Glioblastoma is the most common and lethal of brain tumors claiming the lives of over 12,000 people each year in the U.S. alone. Median survival following diagnosis is approximately 15 months with maximal surgical resection, radiation, and temozolomide chemotherapy (standard of care). The challenges inherent in developing better and more effective treatments for glioblastoma are becoming increasingly clear. Glioblastomas are relentlessly invasive, resistance to standard treatments, genetically complex and molecularly adaptable, and contain subpopulations of cancer cells with phenotypic similarities to normal neural stem cells which are often referred to as glioma stem-like cells (GSC).

The microenvironment around cells is extremely rich in information. This includes localized signals from adjacent cells (cell-cell contact) and the surrounding extracellular matrix, as well as soluble molecules produced and secreted by distant cells and organs. Collectively, these signals constitute the tissue context, and the behavior of every cell is profoundly influenced by the precise combination of signals presented to it. Non neoplastic cells respond to these signals in ways that serve the body. In contrast, cancer cells react to their tissue context quite differently and in most cases,  they actively remodel the microenvironment to promote tumor progression and invasion.  

American Association for Cancer Research (AACR)

Society for Neuro-Oncology (SNO)

My laboratory is primarily focused on the identification and targeting of cancer-cell intrinsic signaling nodes which are activated by signals from the tumor microenvironment.
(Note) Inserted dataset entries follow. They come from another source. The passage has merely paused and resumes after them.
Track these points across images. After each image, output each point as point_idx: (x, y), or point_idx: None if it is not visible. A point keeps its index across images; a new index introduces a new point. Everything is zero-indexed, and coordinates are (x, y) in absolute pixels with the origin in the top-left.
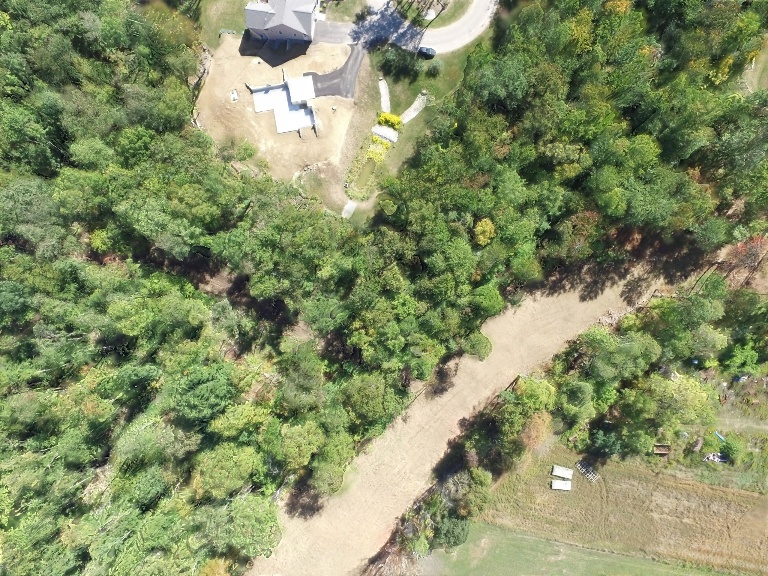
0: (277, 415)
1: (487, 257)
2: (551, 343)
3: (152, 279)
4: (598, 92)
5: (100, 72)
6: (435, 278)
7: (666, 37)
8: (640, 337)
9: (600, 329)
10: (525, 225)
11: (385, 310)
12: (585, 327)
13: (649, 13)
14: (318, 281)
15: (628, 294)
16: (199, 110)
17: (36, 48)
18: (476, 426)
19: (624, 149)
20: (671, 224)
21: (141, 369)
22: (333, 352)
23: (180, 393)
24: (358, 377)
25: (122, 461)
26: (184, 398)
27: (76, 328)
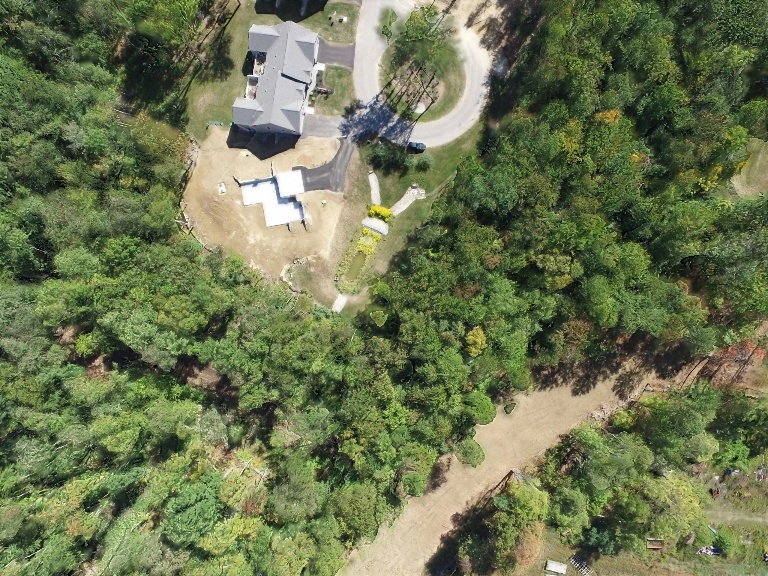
0: (267, 522)
1: (479, 369)
2: (544, 437)
3: (139, 384)
4: (588, 206)
5: (85, 166)
6: (426, 388)
7: (655, 139)
8: (632, 441)
9: (592, 424)
10: (516, 337)
11: (376, 420)
12: (577, 421)
13: (638, 117)
14: (309, 375)
15: (620, 388)
16: (186, 202)
17: (18, 155)
18: (469, 521)
19: (615, 258)
20: (662, 336)
21: (128, 477)
22: (324, 447)
23: (167, 517)
24: (349, 485)
25: (110, 556)
26: (172, 522)
27: (61, 437)
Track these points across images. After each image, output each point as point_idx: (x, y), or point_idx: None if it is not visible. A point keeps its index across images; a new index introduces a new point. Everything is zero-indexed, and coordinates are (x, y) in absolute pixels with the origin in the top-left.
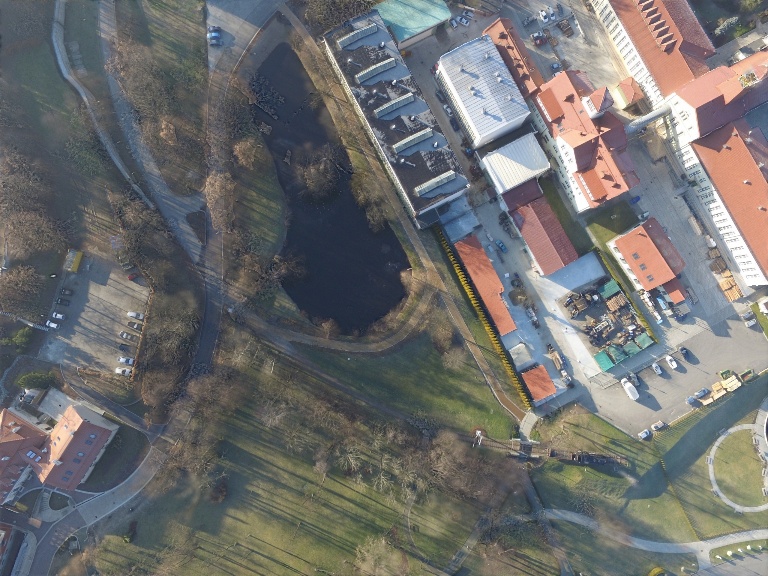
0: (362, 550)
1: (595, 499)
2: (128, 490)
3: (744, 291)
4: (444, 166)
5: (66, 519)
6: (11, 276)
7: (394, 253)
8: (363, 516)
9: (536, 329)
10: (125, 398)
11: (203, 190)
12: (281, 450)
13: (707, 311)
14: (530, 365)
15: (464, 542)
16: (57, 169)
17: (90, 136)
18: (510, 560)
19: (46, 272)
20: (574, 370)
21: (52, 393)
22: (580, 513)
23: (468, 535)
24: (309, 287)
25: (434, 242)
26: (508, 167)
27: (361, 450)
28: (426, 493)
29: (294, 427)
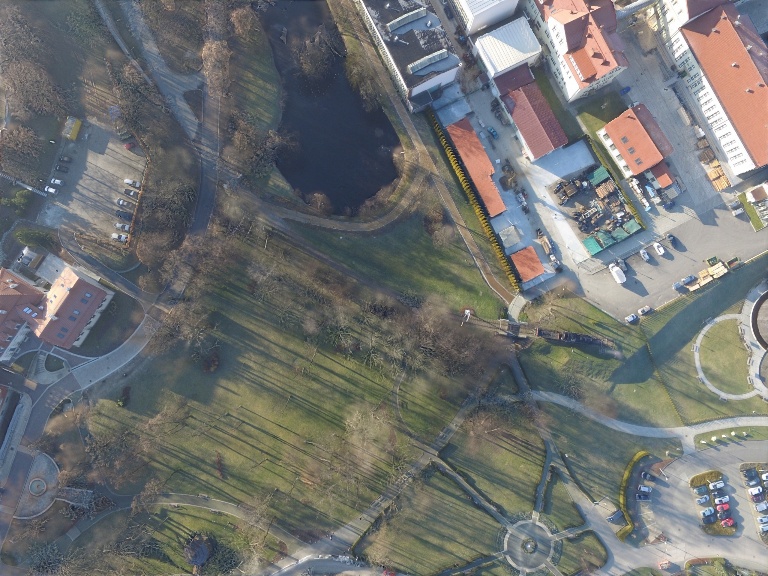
0: (351, 424)
1: (581, 382)
2: (122, 356)
3: (732, 180)
4: (437, 45)
5: (61, 382)
6: (11, 136)
7: (387, 137)
8: (352, 392)
9: (526, 214)
10: (121, 264)
11: (200, 69)
12: (273, 324)
13: (695, 200)
14: (519, 249)
15: (451, 419)
16: (58, 39)
17: (91, 11)
18: (497, 439)
19: (45, 137)
20: (563, 255)
21: (49, 258)
22: (567, 396)
23: (456, 413)
24: (303, 165)
25: (426, 126)
26: (500, 49)
27: (352, 327)
28: (415, 371)
29: (286, 303)
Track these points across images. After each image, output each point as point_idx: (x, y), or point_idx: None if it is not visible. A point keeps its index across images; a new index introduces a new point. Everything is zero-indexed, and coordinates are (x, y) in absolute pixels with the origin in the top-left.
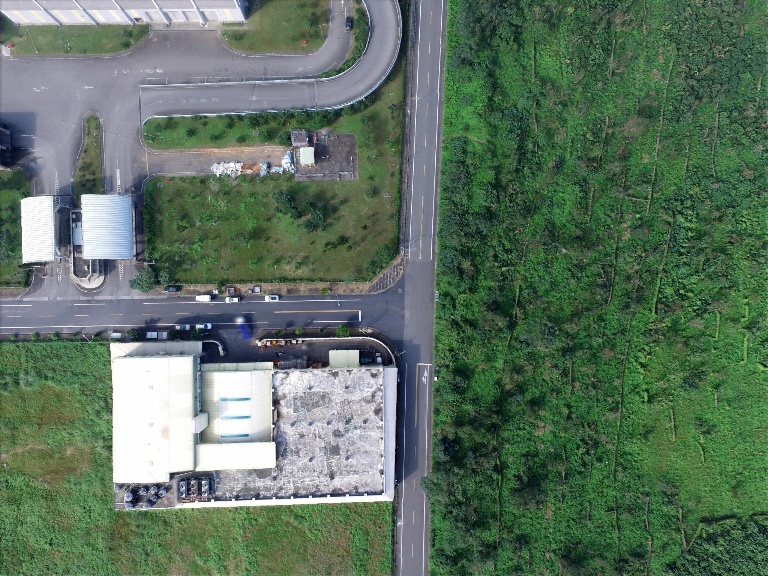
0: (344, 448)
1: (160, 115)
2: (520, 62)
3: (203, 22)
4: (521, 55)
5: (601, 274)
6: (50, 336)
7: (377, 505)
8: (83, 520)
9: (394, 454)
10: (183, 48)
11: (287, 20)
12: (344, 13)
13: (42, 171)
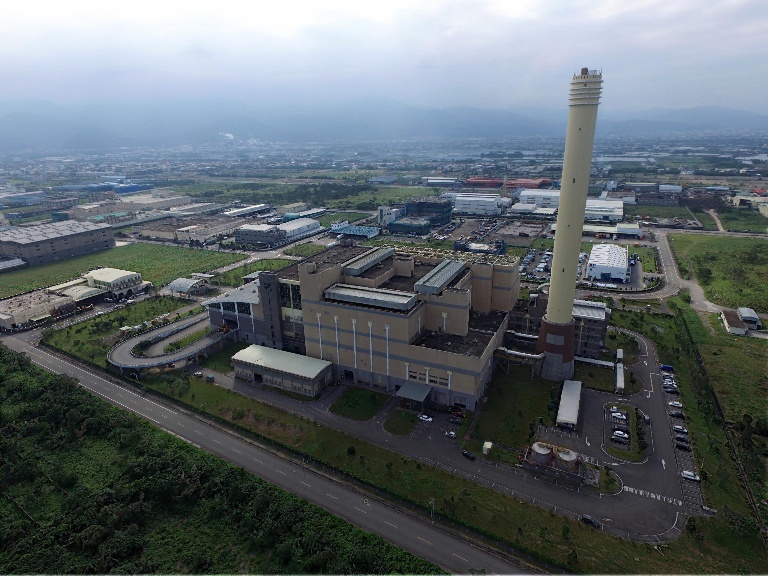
0: None
1: None
2: None
3: None
4: None
5: None
6: None
7: None
8: None
9: None
10: None
11: None
12: None
13: None
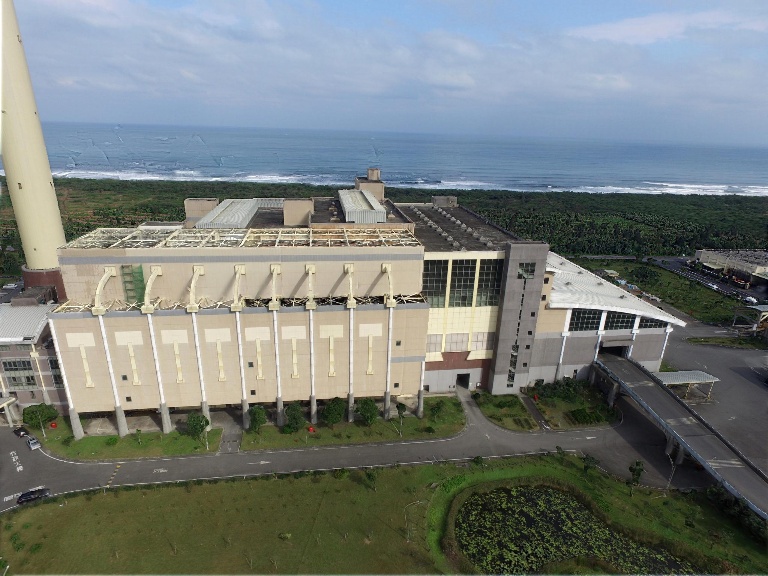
0: None
1: None
2: None
3: None
4: None
5: None
6: None
7: None
8: None
9: None
10: None
11: None
12: None
13: None
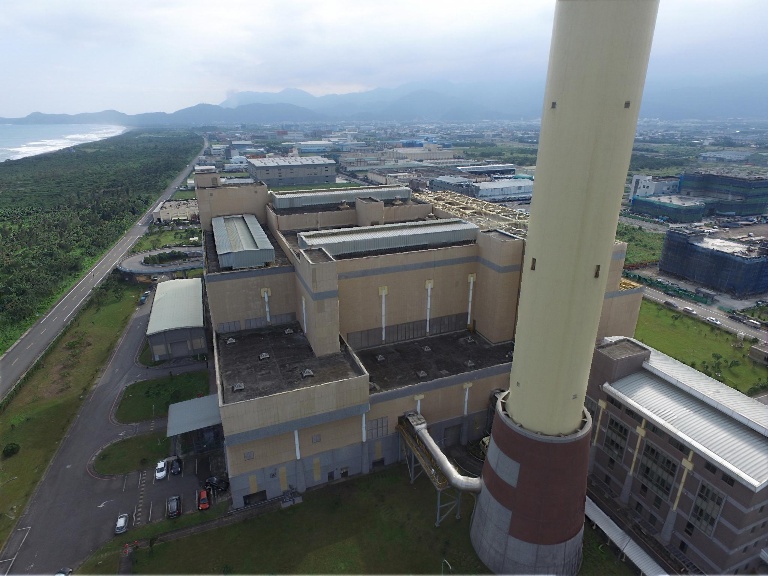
0: None
1: None
2: None
3: None
4: None
5: None
6: None
7: None
8: None
9: None
10: None
11: None
12: None
13: None
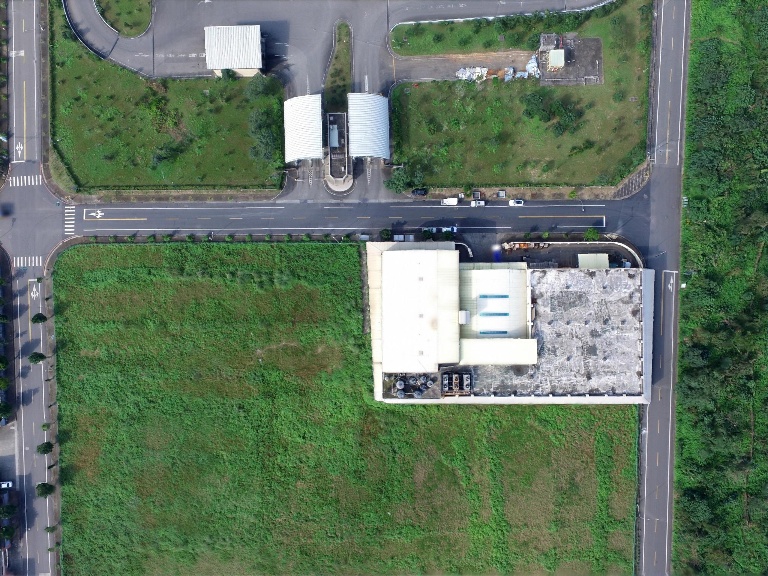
0: (601, 348)
1: (408, 21)
2: None
3: None
4: None
5: None
6: (302, 237)
7: (622, 412)
8: (335, 415)
9: (651, 356)
10: None
11: None
12: None
13: (294, 78)
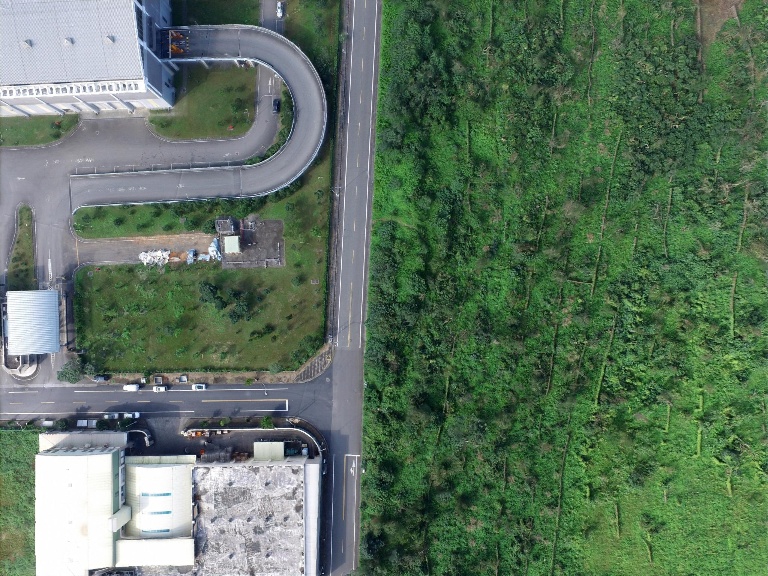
0: (265, 545)
1: (89, 204)
2: (454, 140)
3: (130, 110)
4: (455, 133)
5: (538, 364)
6: None
7: None
8: None
9: (316, 552)
10: (111, 136)
11: (214, 105)
12: (271, 95)
13: None
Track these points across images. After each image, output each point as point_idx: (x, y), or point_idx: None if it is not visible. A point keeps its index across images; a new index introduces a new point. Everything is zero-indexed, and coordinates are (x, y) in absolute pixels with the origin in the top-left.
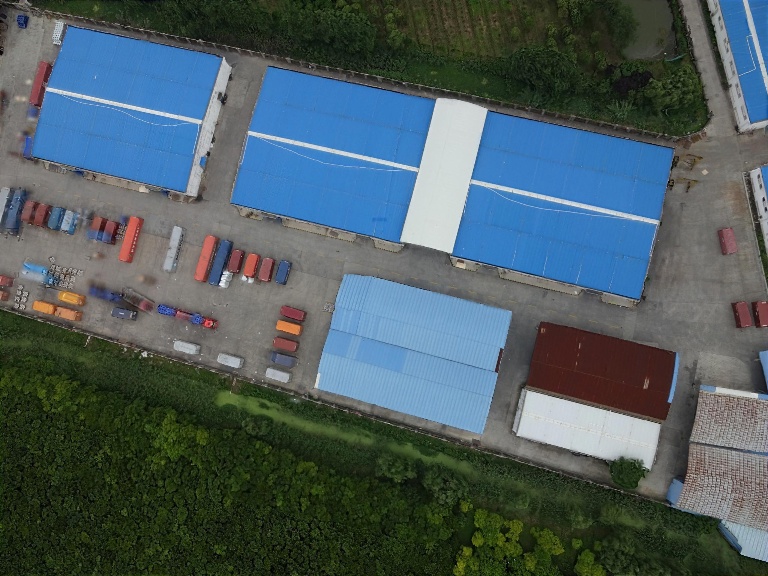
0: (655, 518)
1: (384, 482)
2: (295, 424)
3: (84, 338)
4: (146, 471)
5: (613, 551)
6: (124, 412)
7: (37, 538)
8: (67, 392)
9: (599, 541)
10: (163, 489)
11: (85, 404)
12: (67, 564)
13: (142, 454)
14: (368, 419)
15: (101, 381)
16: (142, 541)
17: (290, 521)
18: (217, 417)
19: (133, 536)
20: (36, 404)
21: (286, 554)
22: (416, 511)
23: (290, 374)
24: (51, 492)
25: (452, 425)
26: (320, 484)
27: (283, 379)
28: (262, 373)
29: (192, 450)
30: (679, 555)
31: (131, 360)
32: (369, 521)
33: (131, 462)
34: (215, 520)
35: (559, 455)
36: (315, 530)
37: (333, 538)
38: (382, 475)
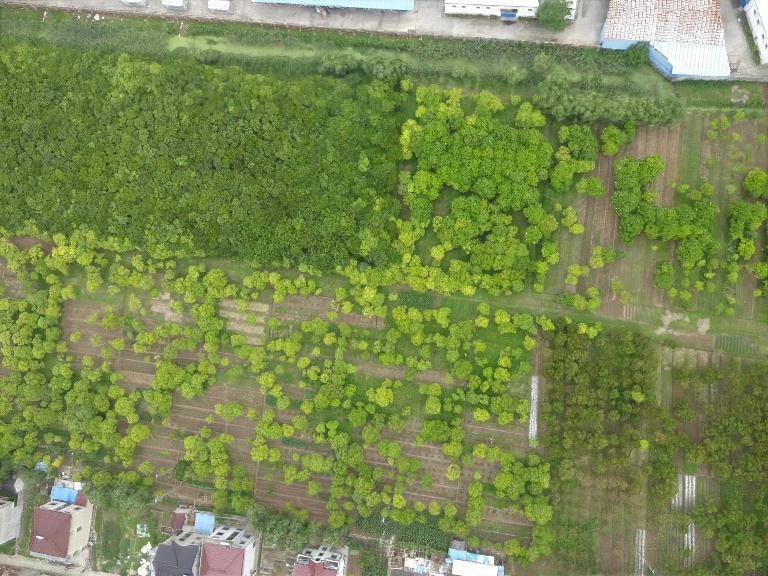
0: (588, 62)
1: (327, 76)
2: (242, 52)
3: (40, 14)
4: (107, 106)
5: (547, 86)
6: (81, 60)
7: (17, 183)
8: (28, 53)
9: (536, 93)
10: (124, 117)
11: (45, 59)
12: (46, 200)
13: (102, 92)
14: (308, 31)
15: (60, 47)
16: (110, 166)
17: (242, 121)
18: (169, 57)
19: (102, 162)
20: (1, 67)
21: (242, 149)
22: (358, 90)
23: (231, 4)
24: (24, 139)
25: (384, 7)
26: (267, 85)
27: (224, 7)
28: (206, 12)
29: (146, 79)
30: (615, 94)
31: (85, 23)
32: (316, 109)
33: (93, 101)
34: (175, 136)
35: (491, 27)
36: (266, 124)
37: (284, 129)
38: (324, 70)
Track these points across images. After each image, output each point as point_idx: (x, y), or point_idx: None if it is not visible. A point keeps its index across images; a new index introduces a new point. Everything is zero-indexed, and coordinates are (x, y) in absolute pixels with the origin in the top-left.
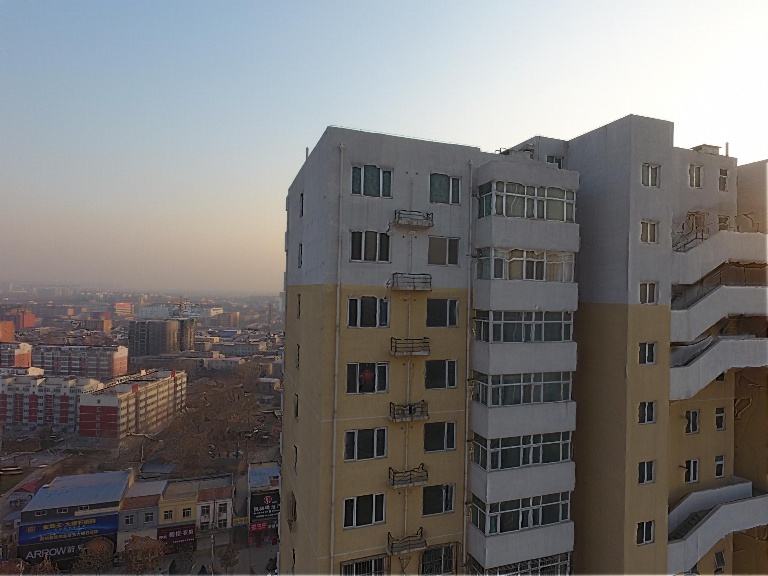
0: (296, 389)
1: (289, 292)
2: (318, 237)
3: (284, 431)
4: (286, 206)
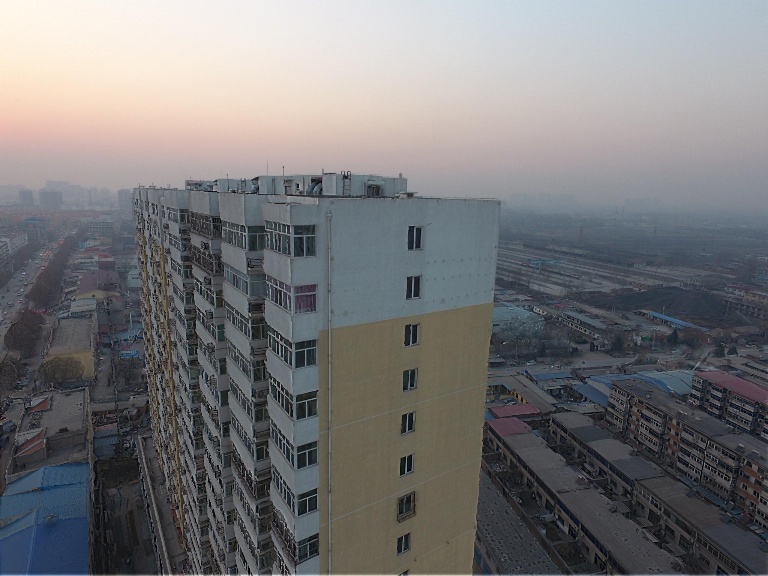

1. Cellular adaptation to hypoxia and nutrient deprivation orchestrated by hypoxia inducible factors (HIFs) and the Monocarboxylate Transporter-4 (MCT4).We have recently reported that hypoxia increases the percentage of GSCs in GBM cultures and in primary tumors and implicated HIFs and MCT4 in this response. Hypoxia has also been shown to promote radiation resistance and tumor invasion, suggesting that an improved understanding of how reduced oxygenation and nutrient availability modulate the pathobiology of glioblastoma will be necessary if we are to effectively treat these universally fatal neoplasms. We are actively engaged in preclinical testing of pharmacological agents that target these pathways in glioblastoma.
2. Crosstalk between microenvironmental factors and “stemness” signaling pathways.We have previously implicated Hedgehog, Notch, and other developmentally significant signaling pathways in the initiation and progression of Medulloblastoma and Glioblastoma. Increasing evidence suggest these pathways may be regulated not only by intrinsic but also by microenvironmental factors. Targeting microenvironmental factors which contribute to the induction of these pathways may lead to novel therapeutic approaches against glioblastomas and other tumors.
3. Mechanisms of microenvironmentally acquired resistance to therapy. The goal of this project is to uncover the role of RNA binding proteins (RBPs) in mediating microenvironmental acquired therapy resistance.
4. Mechanisms of drug resistance in low grade gliomas. Using array CGH technology, we showed that alterations activating the oncogene BRAF are common in pediatric low-grade gliomas (>60% of Pilocytic Astrocytomas). We are currently investigating mechanisms of drug resistance in this complex group of tumors.